BRIEF: Only the pictures are to be left out; return the rest of the data exactly as it stands.

*** Opening of DATASET ***

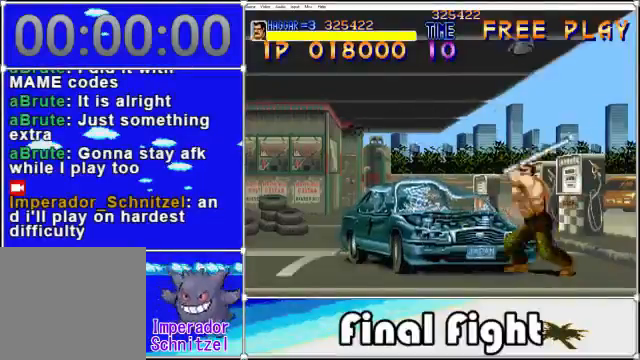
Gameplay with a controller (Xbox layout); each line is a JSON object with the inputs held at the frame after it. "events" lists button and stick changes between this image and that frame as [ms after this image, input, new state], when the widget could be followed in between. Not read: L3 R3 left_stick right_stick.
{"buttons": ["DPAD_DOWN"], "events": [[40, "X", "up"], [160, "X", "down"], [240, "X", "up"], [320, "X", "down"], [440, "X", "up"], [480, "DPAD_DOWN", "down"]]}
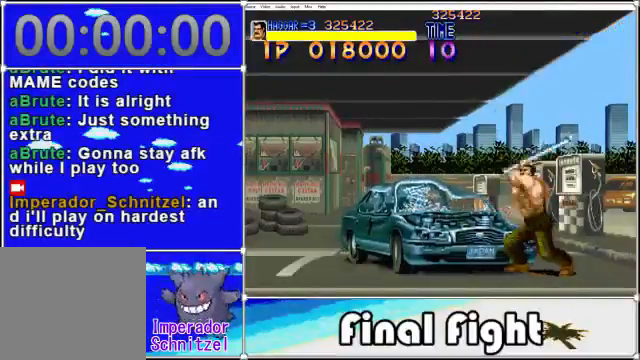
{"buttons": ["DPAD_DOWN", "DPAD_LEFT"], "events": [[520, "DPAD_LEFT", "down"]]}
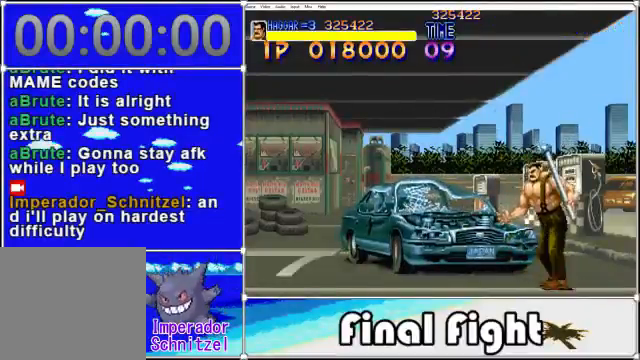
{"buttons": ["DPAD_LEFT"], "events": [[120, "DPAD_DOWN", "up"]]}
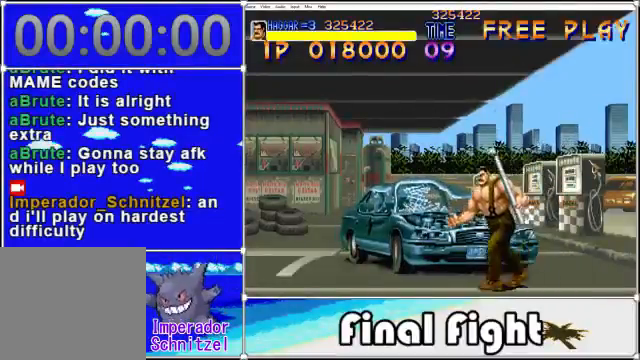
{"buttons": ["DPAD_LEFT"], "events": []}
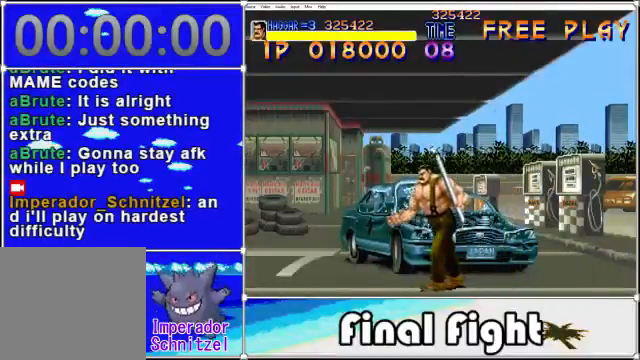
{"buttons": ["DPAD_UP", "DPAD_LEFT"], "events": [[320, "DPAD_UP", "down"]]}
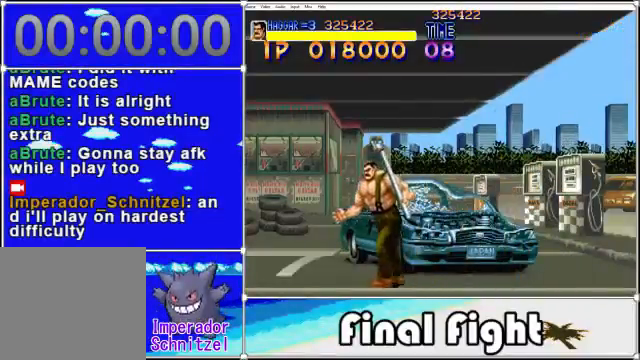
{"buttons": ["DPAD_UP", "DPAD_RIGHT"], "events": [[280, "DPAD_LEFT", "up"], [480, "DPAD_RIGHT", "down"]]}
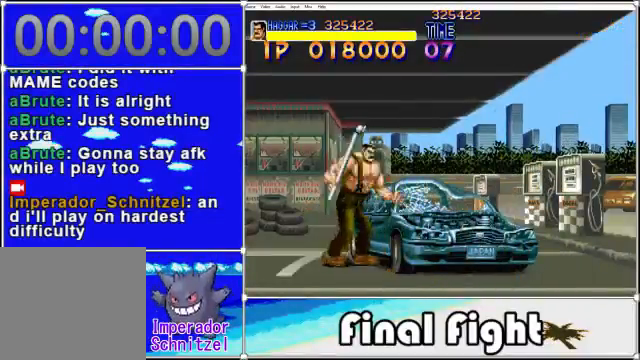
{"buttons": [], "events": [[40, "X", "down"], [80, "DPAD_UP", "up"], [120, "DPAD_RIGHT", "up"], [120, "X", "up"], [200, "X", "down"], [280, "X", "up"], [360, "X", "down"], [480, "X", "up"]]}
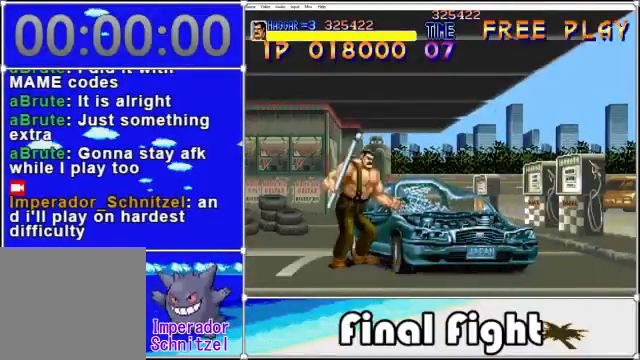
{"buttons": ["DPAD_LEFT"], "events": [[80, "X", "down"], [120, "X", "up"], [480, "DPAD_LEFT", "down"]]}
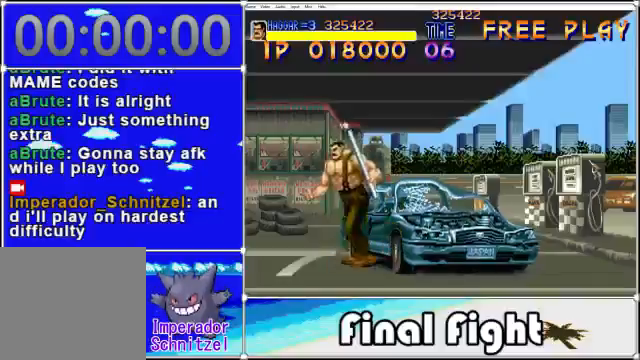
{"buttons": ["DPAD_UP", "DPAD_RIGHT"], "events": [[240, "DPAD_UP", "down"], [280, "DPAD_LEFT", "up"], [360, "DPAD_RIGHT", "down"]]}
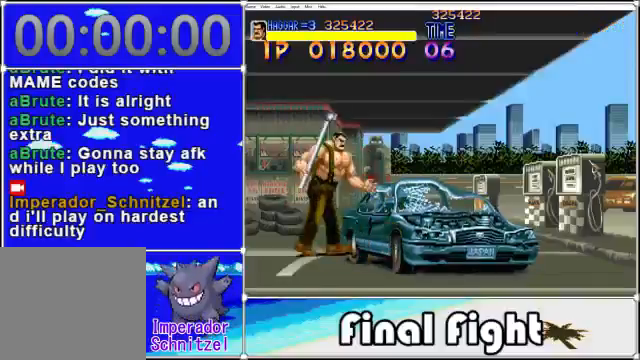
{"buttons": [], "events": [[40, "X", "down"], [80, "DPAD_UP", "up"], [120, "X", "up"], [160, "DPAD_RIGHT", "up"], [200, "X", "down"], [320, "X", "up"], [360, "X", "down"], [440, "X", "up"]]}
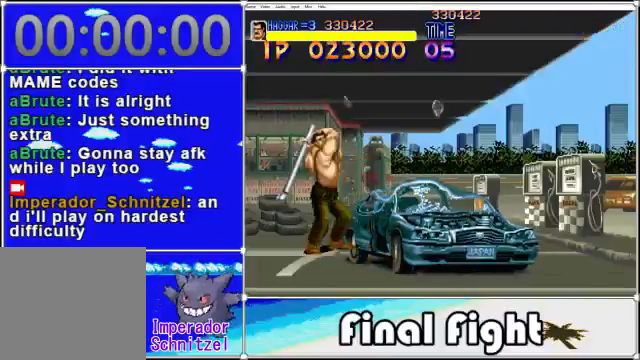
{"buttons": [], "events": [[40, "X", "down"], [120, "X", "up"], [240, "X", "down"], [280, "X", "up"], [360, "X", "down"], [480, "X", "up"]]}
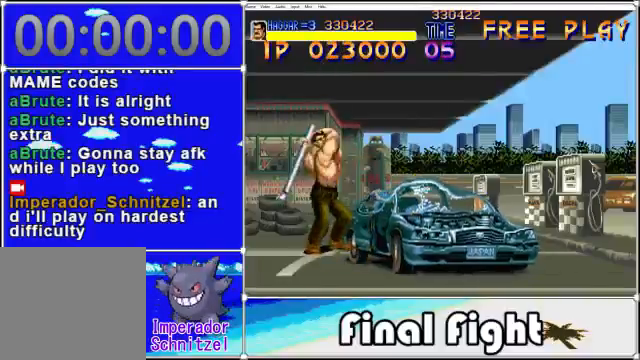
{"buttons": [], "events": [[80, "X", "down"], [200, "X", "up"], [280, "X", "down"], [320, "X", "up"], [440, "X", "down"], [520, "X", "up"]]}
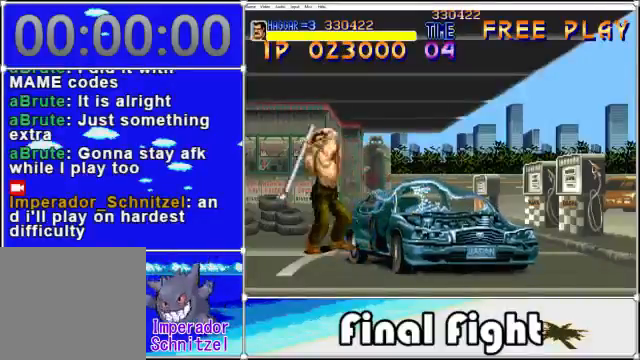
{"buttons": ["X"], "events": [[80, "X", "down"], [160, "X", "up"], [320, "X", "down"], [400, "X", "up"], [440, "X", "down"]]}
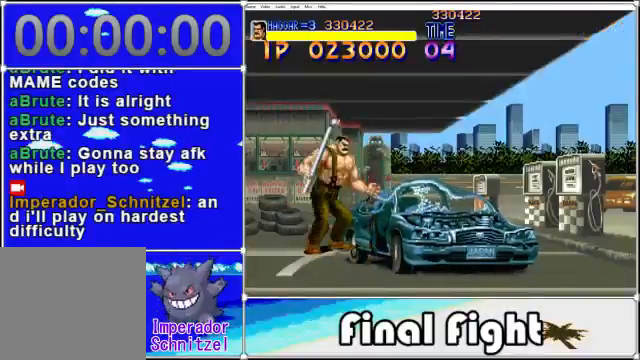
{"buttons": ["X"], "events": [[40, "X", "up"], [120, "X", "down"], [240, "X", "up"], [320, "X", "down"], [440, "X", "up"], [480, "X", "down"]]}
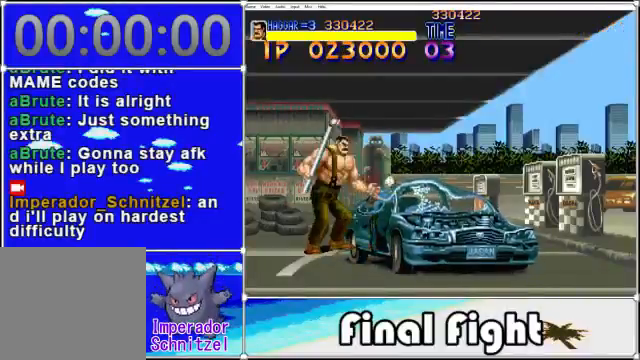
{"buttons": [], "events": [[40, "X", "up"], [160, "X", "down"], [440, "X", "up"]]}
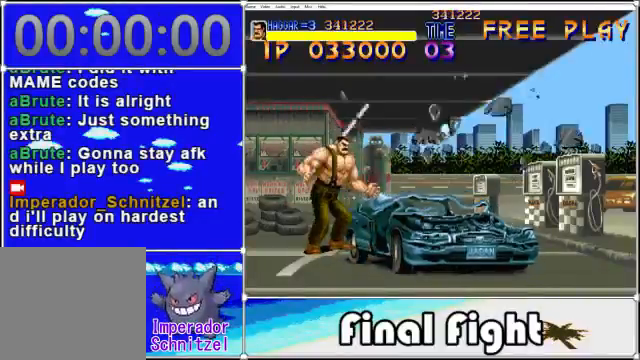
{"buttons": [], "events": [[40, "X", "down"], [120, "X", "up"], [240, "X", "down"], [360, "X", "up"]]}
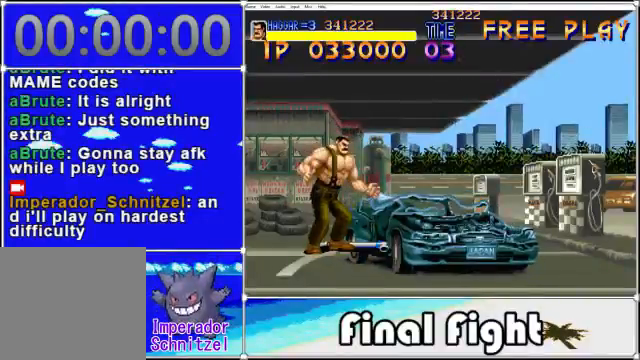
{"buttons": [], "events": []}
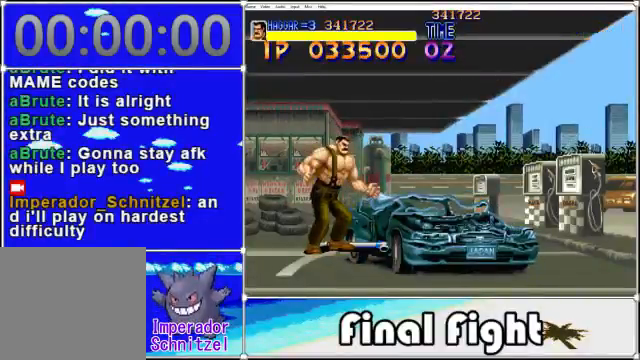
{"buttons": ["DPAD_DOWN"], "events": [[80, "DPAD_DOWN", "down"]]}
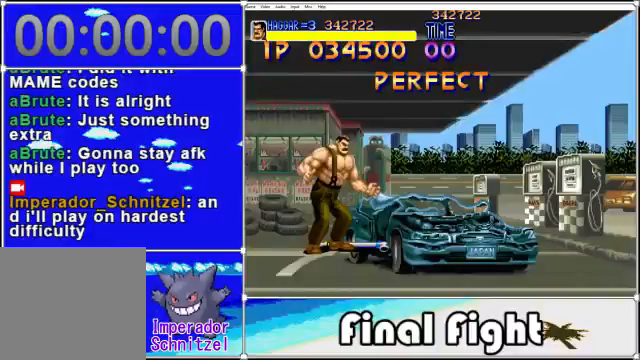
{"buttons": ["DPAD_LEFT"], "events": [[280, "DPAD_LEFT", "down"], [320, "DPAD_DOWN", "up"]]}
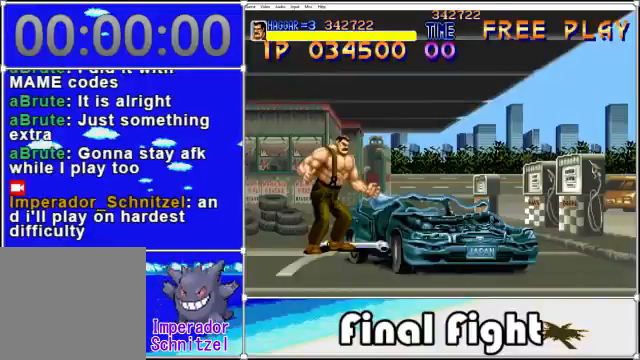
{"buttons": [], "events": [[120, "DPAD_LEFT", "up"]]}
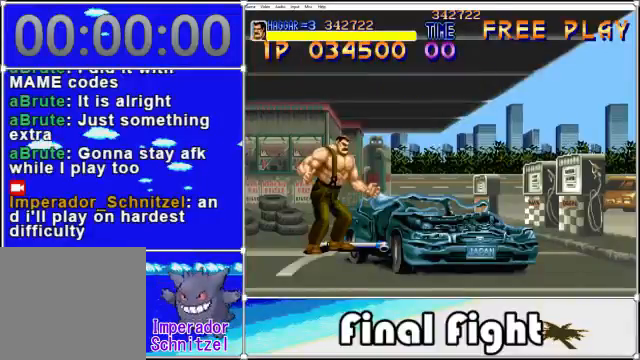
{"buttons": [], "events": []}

*** Close of DATASET ***

RESPONSE TO THE TASK:
Gameplay with a controller (Xbox layout); each line is a JSON object with the inputs held at the frame after it. "events" lists button and stick changes between this image and that frame as [ms after this image, input, new state], when the widget could be followed in between. Not read: L3 R3 left_stick right_stick.
{"buttons": ["DPAD_DOWN"], "events": [[40, "X", "up"], [160, "X", "down"], [240, "X", "up"], [320, "X", "down"], [440, "X", "up"], [480, "DPAD_DOWN", "down"]]}
{"buttons": ["DPAD_DOWN", "DPAD_LEFT"], "events": [[520, "DPAD_LEFT", "down"]]}
{"buttons": ["DPAD_LEFT"], "events": [[120, "DPAD_DOWN", "up"]]}
{"buttons": ["DPAD_LEFT"], "events": []}
{"buttons": ["DPAD_UP", "DPAD_LEFT"], "events": [[320, "DPAD_UP", "down"]]}
{"buttons": ["DPAD_UP", "DPAD_RIGHT"], "events": [[280, "DPAD_LEFT", "up"], [480, "DPAD_RIGHT", "down"]]}
{"buttons": [], "events": [[40, "X", "down"], [80, "DPAD_UP", "up"], [120, "DPAD_RIGHT", "up"], [120, "X", "up"], [200, "X", "down"], [280, "X", "up"], [360, "X", "down"], [480, "X", "up"]]}
{"buttons": ["DPAD_LEFT"], "events": [[80, "X", "down"], [120, "X", "up"], [480, "DPAD_LEFT", "down"]]}
{"buttons": ["DPAD_UP", "DPAD_RIGHT"], "events": [[240, "DPAD_UP", "down"], [280, "DPAD_LEFT", "up"], [360, "DPAD_RIGHT", "down"]]}
{"buttons": [], "events": [[40, "X", "down"], [80, "DPAD_UP", "up"], [120, "X", "up"], [160, "DPAD_RIGHT", "up"], [200, "X", "down"], [320, "X", "up"], [360, "X", "down"], [440, "X", "up"]]}
{"buttons": [], "events": [[40, "X", "down"], [120, "X", "up"], [240, "X", "down"], [280, "X", "up"], [360, "X", "down"], [480, "X", "up"]]}
{"buttons": [], "events": [[80, "X", "down"], [200, "X", "up"], [280, "X", "down"], [320, "X", "up"], [440, "X", "down"], [520, "X", "up"]]}
{"buttons": ["X"], "events": [[80, "X", "down"], [160, "X", "up"], [320, "X", "down"], [400, "X", "up"], [440, "X", "down"]]}
{"buttons": ["X"], "events": [[40, "X", "up"], [120, "X", "down"], [240, "X", "up"], [320, "X", "down"], [440, "X", "up"], [480, "X", "down"]]}
{"buttons": [], "events": [[40, "X", "up"], [160, "X", "down"], [440, "X", "up"]]}
{"buttons": [], "events": [[40, "X", "down"], [120, "X", "up"], [240, "X", "down"], [360, "X", "up"]]}
{"buttons": [], "events": []}
{"buttons": ["DPAD_DOWN"], "events": [[80, "DPAD_DOWN", "down"]]}
{"buttons": ["DPAD_LEFT"], "events": [[280, "DPAD_LEFT", "down"], [320, "DPAD_DOWN", "up"]]}
{"buttons": [], "events": [[120, "DPAD_LEFT", "up"]]}
{"buttons": [], "events": []}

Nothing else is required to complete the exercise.